**WORK INSTRUCTIONS**
When a line of the records below contains the string "rotate", copy that whole line.

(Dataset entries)
•••

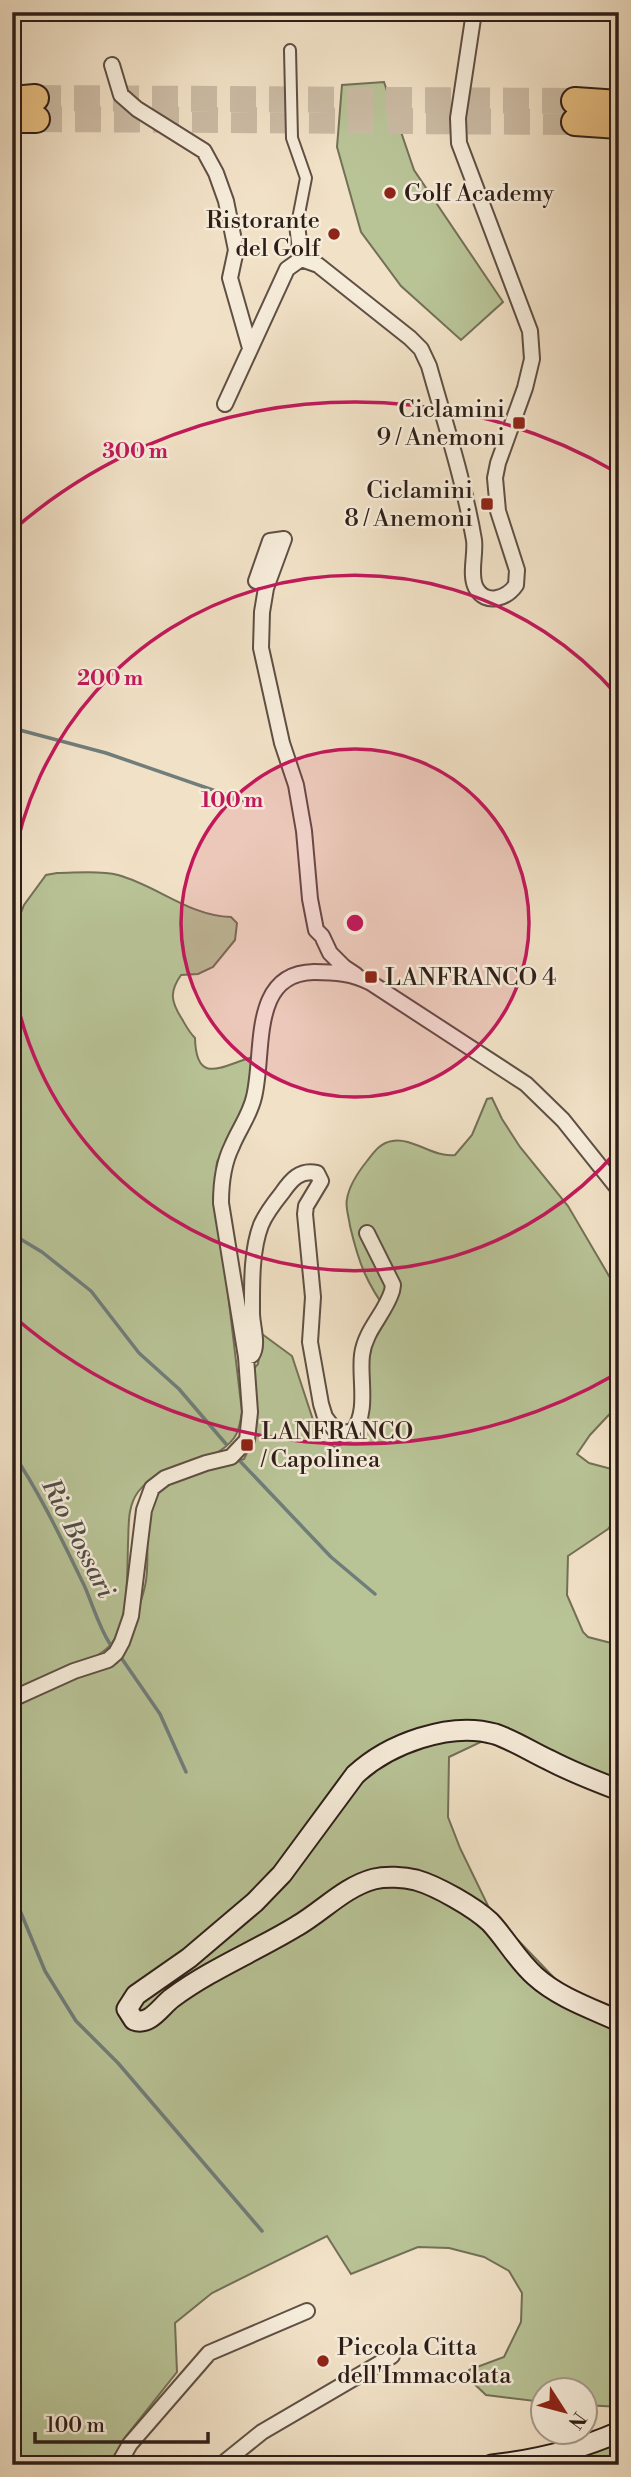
<svg xmlns="http://www.w3.org/2000/svg" width="631" height="2477" viewBox="0 0 631 2477" font-family="'Libre Bodoni',serif">
<style>
.green{fill:#b8c396;stroke:#737057;stroke-width:2}
.lines{fill:none;stroke-linecap:round;stroke-linejoin:round}
.stream{stroke:#707d7a;stroke-width:3.5}
.motorway-tunnel{stroke:#cabaa3;stroke-width:26;stroke-dasharray:26 13;stroke-linecap:butt}
.pedestrian-casing{stroke:#5f4f44;stroke-width:14}
.minor-casing{stroke:#5f4f44;stroke-width:18}
.secondary-casing{stroke:#2e1e18;stroke-width:23}
.motorway-casing{stroke:#2e1e18;stroke-width:30}
.pedestrian{stroke:#f6ecda;stroke-width:10}
.minor{stroke:#f6ecda;stroke-width:14}
.secondary{stroke:#f6ecda;stroke-width:19}
.motorway{stroke:#e8c083;stroke-width:26}
.ring{fill:none;stroke:#c2185b;stroke-width:3.5}
.poi-dot{fill:#8f2418;stroke:#f6ecda;stroke-width:2.5}
.labels{text-anchor:middle;stroke-width:5;stroke-linejoin:round;paint-order:stroke}
.poi-label{font-size:24px;fill:#2e1e18;stroke:#f6ecda;text-anchor:start}
.water-label{font-size:26px;font-style:italic;fill:#4f4d49;stroke:#f6ecda}
.centre{fill:#c2185b;stroke:#f6ecda;stroke-width:3.5}
.ring-label{font-size:21px;text-anchor:middle;font-weight:bold;fill:#c2185b;stroke:#f6ecda;stroke-width:5;stroke-linejoin:round;paint-order:stroke}
</style>
<rect width="100%" height="100%" fill="#f1e1c6"/>
<filter id="stains"><feTurbulence type="fractalNoise" baseFrequency=".00286" numOctaves="4"/><feColorMatrix values="0 0 0 0 .2 0 0 0 0 .09 0 0 0 0 .02 0 0 0 .5 -.17"/></filter>
<radialGradient id="worn" r=".72"><stop offset=".6" stop-color="#630" stop-opacity="0"/><stop offset="1" stop-color="#630" stop-opacity=".3"/></radialGradient>
<path class="green" d="M 384,82 L 414,170 L 503,302 L 461,340 L 401,286 L 361,232 L 337,147 L 342,85 Z
M 57,873 C 76,873 100,870 118,875 C 158,886 189,916 231,917 L 237,923 L 235,940 L 213,967 L 198,974 L 181,975 C 169,992 171,1002 182,1019 C 186,1026 189,1032 195,1038 C 196,1087 223,1065 253,1057 L 255,1062 L 248,1097 L 217,1162 L 213,1201 L 224,1260 L 242,1412 C 240,1421 240,1430 234,1438 C 213,1467 160,1462 138,1492 C 127,1507 129,1526 128,1544 C 127,1572 129,1620 112,1643 C 97,1663 37,1682 12,1693 L 12,936 L 24,905 L 46,875 Z
M 492,1098 L 502,1119 L 520,1147 L 568,1206 L 619,1293 L 619,1404 L 590,1435 L 577,1454 L 589,1463 L 619,1471 L 619,1516 L 608,1529 L 568,1556 L 567,1595 L 583,1632 L 588,1637 L 619,1645 L 619,1782 L 489,1738 L 449,1757 L 448,1817 L 460,1848 L 491,1912 L 560,1984 L 619,2011 L 619,2407 L 586,2405 L 586,2390 L 544,2390 L 543,2402 L 486,2395 L 468,2378 L 469,2370 L 504,2357 L 521,2322 L 522,2293 L 509,2271 L 484,2257 L 449,2248 L 418,2247 L 351,2274 L 327,2236 L 212,2293 L 175,2323 L 177,2372 L 127,2435 L 109,2465 L 12,2465 L 12,1708 L 76,1677 L 117,1663 C 127,1638 139,1613 145,1586 C 153,1554 136,1508 166,1483 C 173,1478 231,1463 244,1459 C 261,1428 256,1406 251,1372 L 258,1364 L 262,1334 L 292,1356 L 320,1441 L 335,1447 L 355,1439 L 365,1419 L 363,1360 L 378,1326 L 389,1314 C 366,1282 359,1264 350,1226 C 349,1217 345,1207 347,1199 C 349,1186 359,1171 367,1161 C 374,1152 380,1143 392,1141 C 413,1137 433,1158 455,1155 L 472,1135 L 487,1099 Z
M 619,2443 L 619,2465 L 547,2465 Z"/>
<g class="lines">
<path class="stream" d="M 12,728 L 106,753 L 262,807
M 12,1234 L 42,1252 L 91,1291 L 139,1353 L 179,1389 L 226,1444
M 12,1452 C 40,1493 62,1540 84,1585 C 93,1605 98,1625 110,1644
M 237,1458 L 331,1557 L 375,1594
M 120,1656 L 160,1714 L 186,1772
M 12,1878 L 19,1908 L 45,1971 L 76,2021 L 118,2063 L 262,2231"/>
<path class="motorway-tunnel" d="M 35,98 L 575,101
M 36,119 L 575,122"/>
<g class="pedestrian-casing">
<path id="pedestrian" d="M 290,50 L 292,138 L 306,178 L 297,224"/>
</g>
<g class="minor-casing">
<path id="minor" d="M 112,65 L 121,95 L 137,109 L 204,151 L 216,173 L 226,201 L 236,250 L 230,278 L 250,348
M 297,224 L 301,259
M 225,404 L 287,269 L 301,259 L 318,265 L 410,338 L 421,349 L 429,366 C 445,423 464,481 474,540 C 476,554 469,575 476,588 C 486,606 507,598 516,585 L 517,570 L 498,511 L 495,478 L 498,463 L 525,388 L 532,359 L 530,331 L 459,143 L 458,118 L 474,12
M 256,581 L 270,541 L 284,539 L 266,588 L 262,612 L 261,648 L 282,743 L 296,785 L 304,831 L 310,899 L 316,930 L 322,936 L 330,953 L 344,967 L 356,975
M 246,1357 L 252,1355 C 259,1345 252,1325 252,1313 C 252,1286 251,1251 261,1225 C 266,1213 274,1203 282,1193 C 291,1180 300,1169 317,1173 L 321,1181 L 306,1206 L 305,1214 L 313,1297 L 310,1342 L 321,1404 L 325,1417 L 338,1434 L 353,1431 C 369,1412 359,1378 362,1355 C 365,1330 385,1314 392,1291 L 393,1285 L 367,1233
M 12,1699 L 74,1671 L 108,1660 L 116,1653 L 122,1642 L 131,1616 L 144,1510 L 152,1488 L 165,1478 L 206,1463 L 231,1457 L 247,1440 L 250,1412 L 246,1357 L 221,1203 C 221,1183 223,1164 232,1146 C 239,1129 250,1115 254,1097 C 265,1053 249,973 314,972 C 334,972 353,973 371,983 L 526,1084 L 563,1120 L 619,1190
M 118,2465 L 130,2444 L 209,2353 L 307,2311
M 221,2465 L 262,2432 L 392,2356"/>
</g>
<g class="secondary-casing">
<path id="secondary" d="M 619,1790 C 595,1781 572,1772 549,1760 C 532,1752 513,1740 495,1734 C 450,1721 388,1744 355,1775 L 282,1874 L 255,1902 L 189,1958 L 136,1995 L 127,2009 L 134,2020 C 150,2026 161,2006 172,1998 C 211,1969 256,1951 297,1926 C 323,1911 344,1887 374,1879 C 386,1876 404,1877 416,1880 C 437,1886 474,1907 490,1922 C 506,1939 517,1960 535,1976 C 558,1997 590,2008 619,2021
M 492,2465 C 537,2460 578,2450 619,2432"/>
</g>
<g class="motorway-casing">
<path id="motorway" d="M 12,100 L 35,98
M 575,101 L 619,104
M 12,119 L 36,119
M 575,122 L 619,125"/>
</g>
<use href="#pedestrian" class="pedestrian"/>
<use href="#minor" class="minor"/>
<use href="#secondary" class="secondary"/>
<use href="#motorway" class="motorway"/>
</g>
<circle cx="355" cy="923" r="174" fill="#c2185b" fill-opacity=".12"/>
<g class="ring">
<circle cx="355" cy="923" r="174"/>
<path d="M617 1151A347 347 0 0 1 12 977M12 869A347 347 0 0 1 617 695"/>
<path d="M616 1374A521 521 0 0 1 13 1316M13 530A521 521 0 0 1 616 472"/>
</g>
<g class="poi-dot">
<circle cx="390" cy="193" r="7"/>
<circle cx="334" cy="234" r="7"/>
<rect x="512" y="416" width="14" height="14" rx="3.5"/>
<rect x="480" y="497" width="14" height="14" rx="3.5"/>
<rect x="364" y="970" width="14" height="14" rx="3.5"/>
<rect x="240" y="1438" width="14" height="14" rx="3.5"/>
<circle cx="323" cy="2361" r="7"/>
</g>
<g class="labels">
<g class="poi-label">
<text x="404" y="201">Golf Academy</text>
<text x="320" y="228" text-anchor="end">Ristorante<tspan x="320" dy="28">del Golf</tspan></text>
<text x="505" y="417" text-anchor="end">Ciclamini<tspan x="505" dy="28">9 / Anemoni</tspan></text>
<text x="473" y="498" text-anchor="end">Ciclamini<tspan x="473" dy="28">8 / Anemoni</tspan></text>
<text x="385" y="985">LANFRANCO 4</text>
<text x="261" y="1439">LANFRANCO<tspan x="261" dy="28">/ Capolinea</tspan></text>
<text x="337" y="2355">Piccola Citta<tspan x="337" dy="28">dell'Immacolata</tspan></text>
</g>
<g class="water-label">
<text transform="translate(79 1538) rotate(63)" y="9">Rio Bossari</text>
</g>
</g>
<circle cx="355" cy="923" r="10" class="centre"/>
<g class="ring-label">
<text x="135" y="458">300 m</text>
<text x="110" y="685">200 m</text>
<text x="232" y="807">100 m</text>
</g>
<rect width="631" height="2477" fill="none" stroke="#f1e1c6" stroke-width="42"/>
<rect x="14" y="14" width="603" height="2449" fill="none" stroke="#2e1e18" stroke-width="3.5"/>
<rect x="21" y="21" width="589" height="2435" fill="none" stroke="#2e1e18" stroke-width="2"/>
<g transform="translate(564 2411) rotate(126)"><circle r="33" fill="#f6ecda" stroke="#a69a8c" stroke-width="2"/>
<path d="M0-5L12 26L0 18L-12 26Z" fill="#8f2418"/>
<text y="-10" font-size="19" font-weight="bold" text-anchor="middle" fill="#2e1e18">N</text>
</g>
<path d="M35 2432v10h173v-10" fill="none" stroke="#2e1e18" stroke-width="3.5"/>
<text x="46" y="2432" font-size="21" fill="#2e1e18" stroke="#f6ecda" stroke-width="5" paint-order="stroke">100 m</text>
<rect width="100%" height="100%" filter="url(#stains)"/>
<rect width="100%" height="100%" fill="url(#worn)"/>
</svg>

•••

**WRITTEN ANSWER**
<text transform="translate(79 1538) rotate(63)" y="9">Rio Bossari</text>
<g transform="translate(564 2411) rotate(126)"><circle r="33" fill="#f6ecda" stroke="#a69a8c" stroke-width="2"/>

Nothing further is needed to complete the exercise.